Well, I was going to do a brief little entry and video clip about the wiggling masses twitching and dreaming and making all kinds of funny noises while they sleep.
I just thought it'd be fun.
So as the litter grew restless, I took my little compact camera in hand and starting filming.
Elsie, by this time, noticed their restlessness and started cleaning the whelping box floor. Most of her pups were to the right of the camera field off screen. I was going to capture little Miss Pink, who was on the left of the camera's view underneath the whelping box rail, as she squiggled over to Elsie for a middle-of-the-night snack.
I aimed the camera at Miss Pink on the left, and you can just barely see Elsie and a pup rump or two on the right.
Well, don't you know, just as I start filming..., well see for yourself (watch what you can see of Elsie and puppy rumps on the right side of the video image -- it happens very quickly, just a few seconds into the clip):
Just seconds into the clip (you can start it over and count 1 thousand 2 thousand, etc. to just about 5) Elsie plumps her full weight down on top of two of the pups, completely burying their heads and front legs (and one whole pup) under her butt.
I just dropped the camera, lifted her butt, and pulled the pups out (she didn't even make an attempt to move off them). You can hear the pups squealing while I do so (I didn't edit the footage at all -- sorry about the blank screen you get for the remainder of the clip).

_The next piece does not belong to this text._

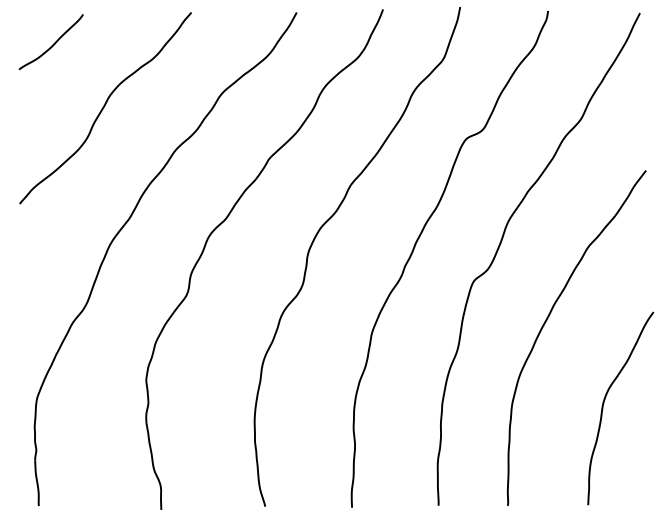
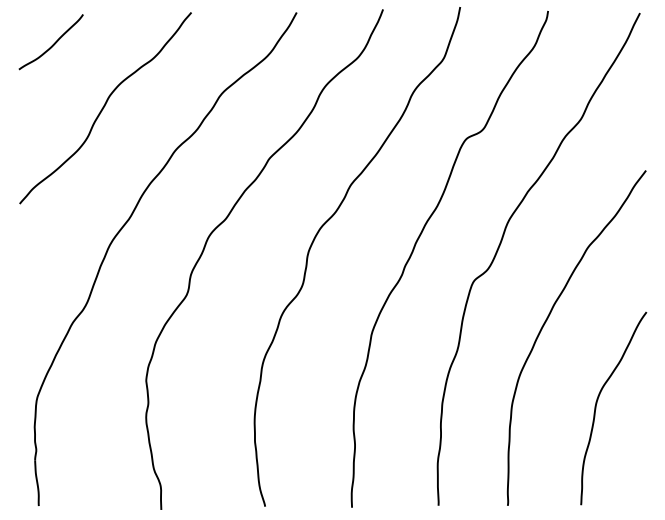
curve at (604, 403) position: (604, 403) -> (597, 403)
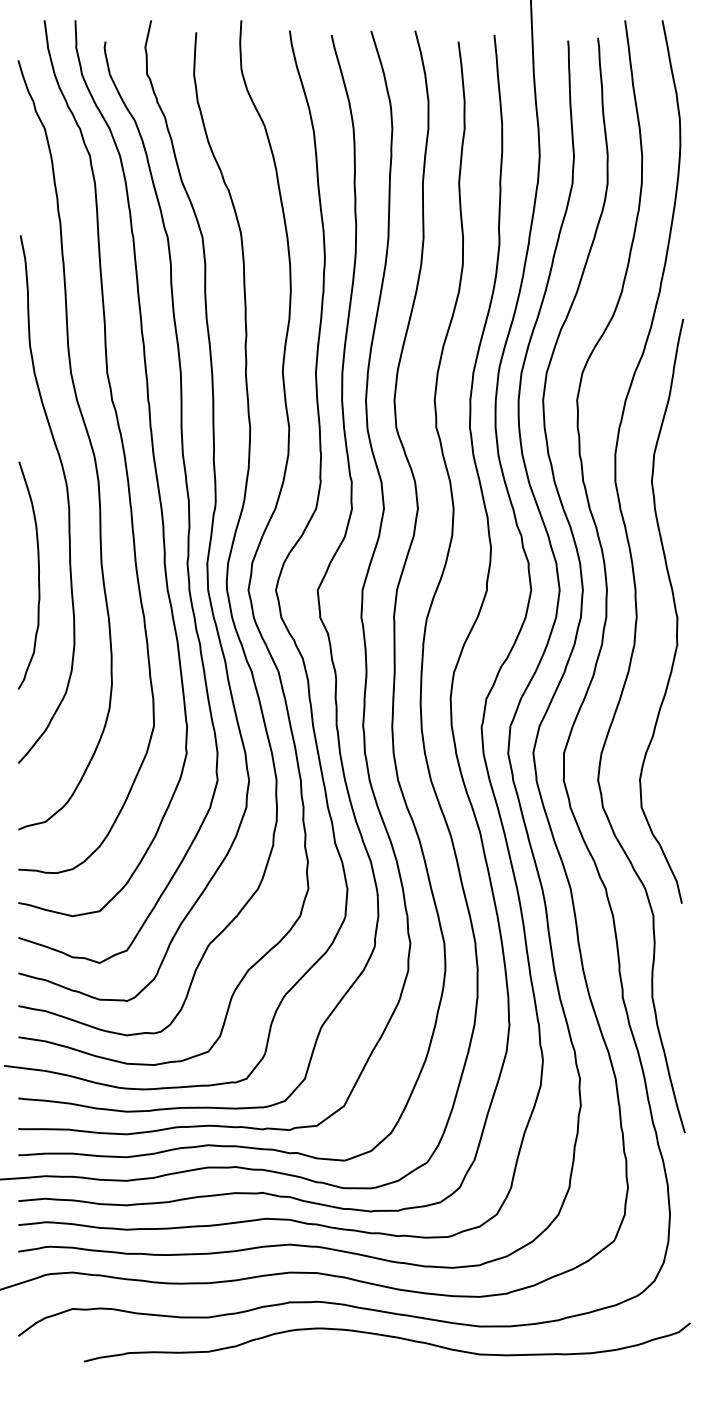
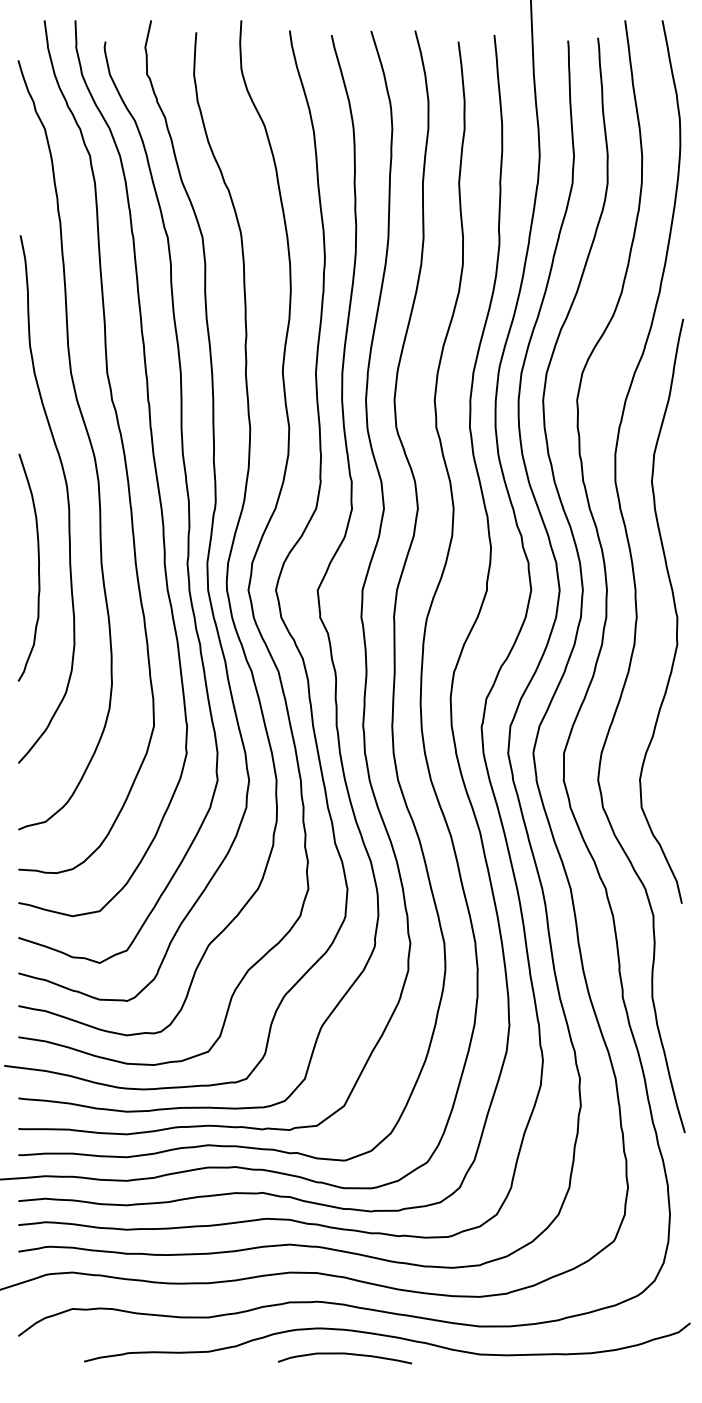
curve at (38, 575) position: (38, 575) -> (38, 567)
curve at (344, 1354): none -> present
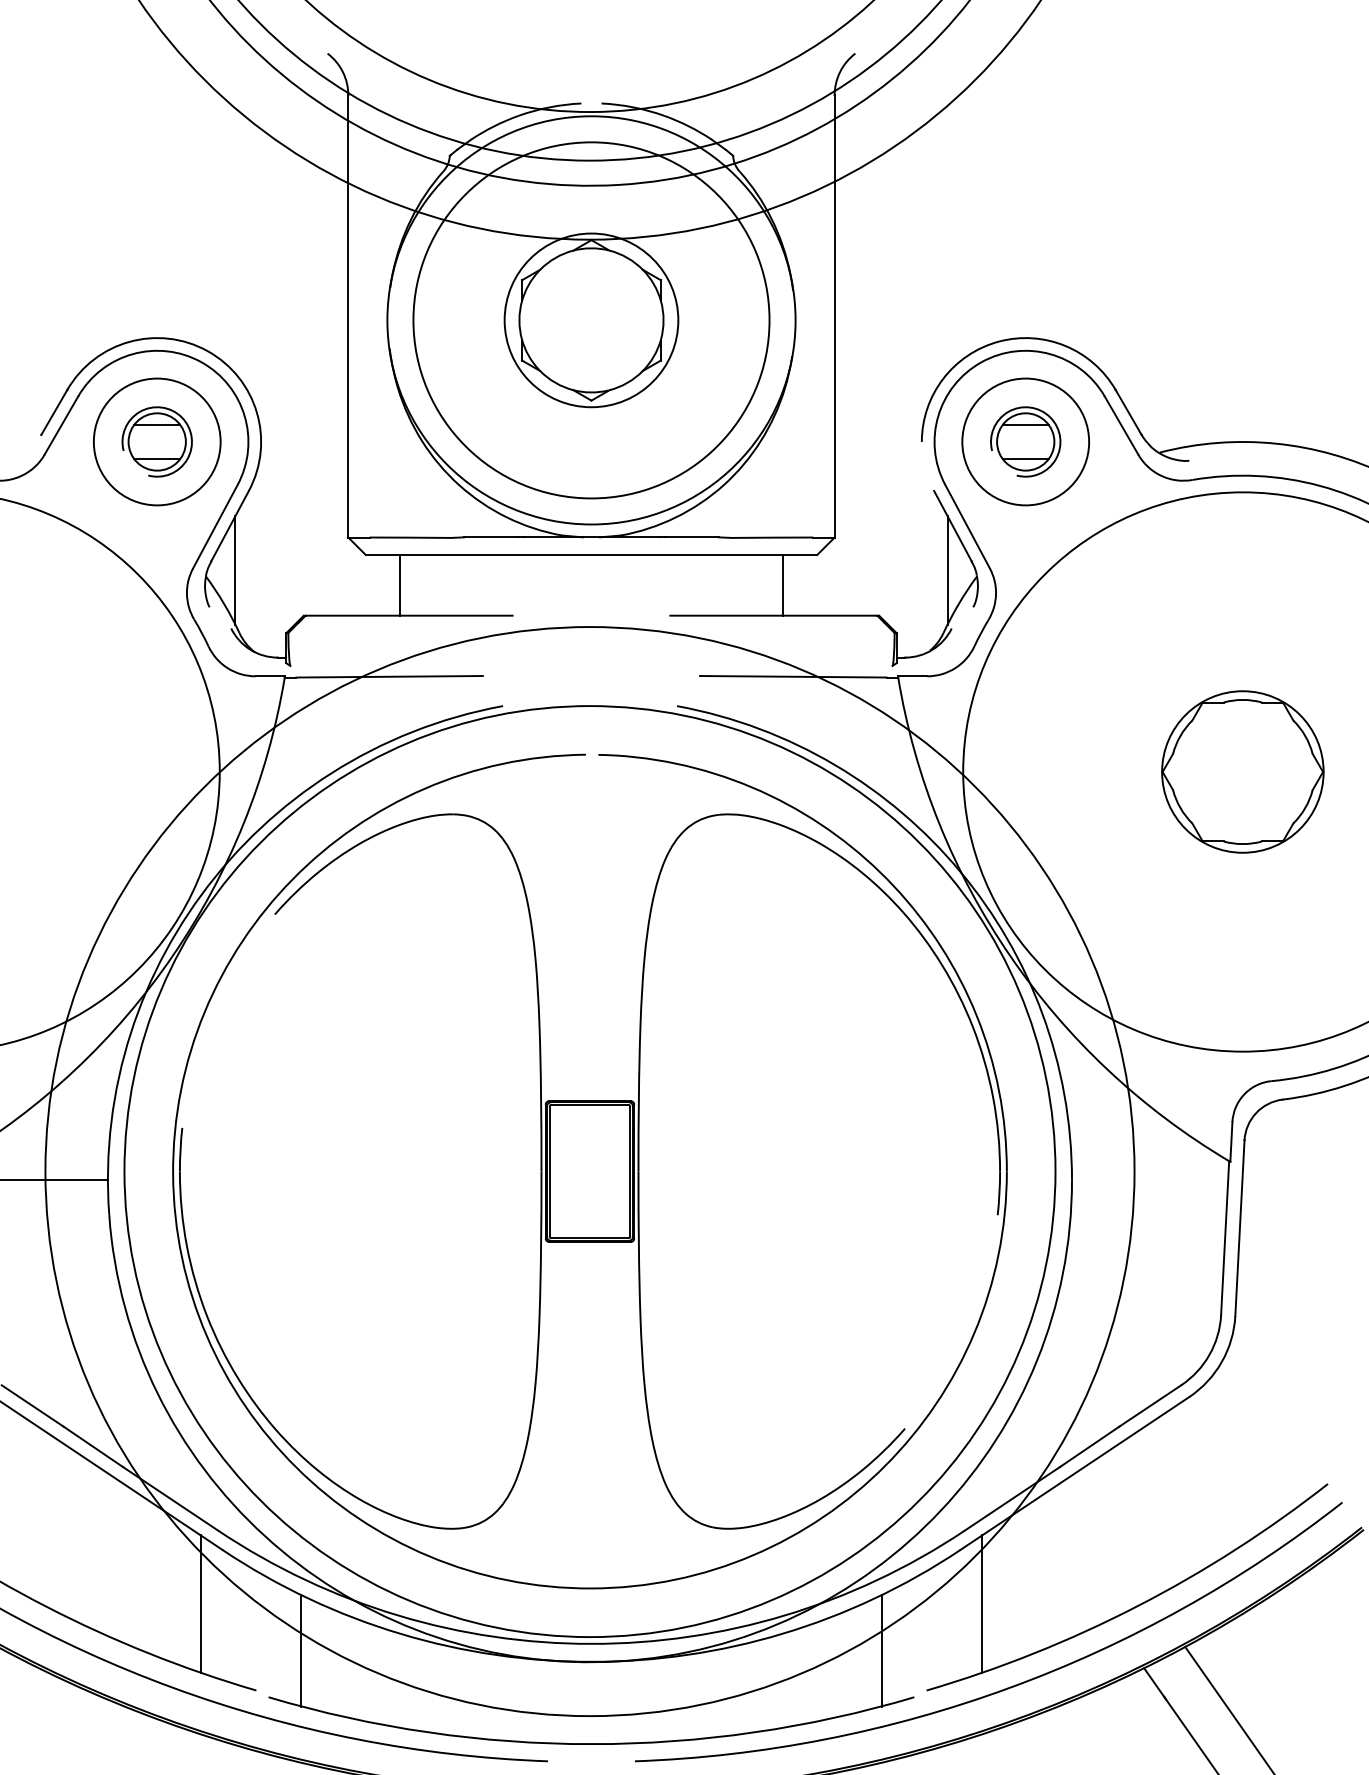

And that, Dear Readers, is why we're still doing the 24/7 on-call watch of Elsie and her litter.
Last year, we lost a pup who suffocated under Elsie because he just wasn't big enough or strong enough to squiggle his way out from under her. This year we thought we'd try the 24/7 shift thing (Don and I playing tag team) for the first week, just until the pups can maneuver a bit better on their own.
Here we are into the fourth day (I started this post at about 3 a.m.), and if I'd not been sitting here watching, we might have gotten up to two lost pups in the morning.
You can bet I'm awake now, eh? (Elsie's plop-on-the-pups scared the bejeebers out of me.) No wonder they say nearly 20 percent of puppies don't make it through their first week of life.
So here I sit.
And here I will sit for a few more nights (I've been sleeping in the evenings when Don is home from work, then I relieve him at 1:00 or 1:30 a.m.).
What's a few nights anyway, particularly if it can save a pup from suffocating?
Again, sorry for the lack of clarity in the clip, but I think you get the idea. And, don't worry, all the pups are fine.
At least now I don't feel quite so crazy for keeping watch.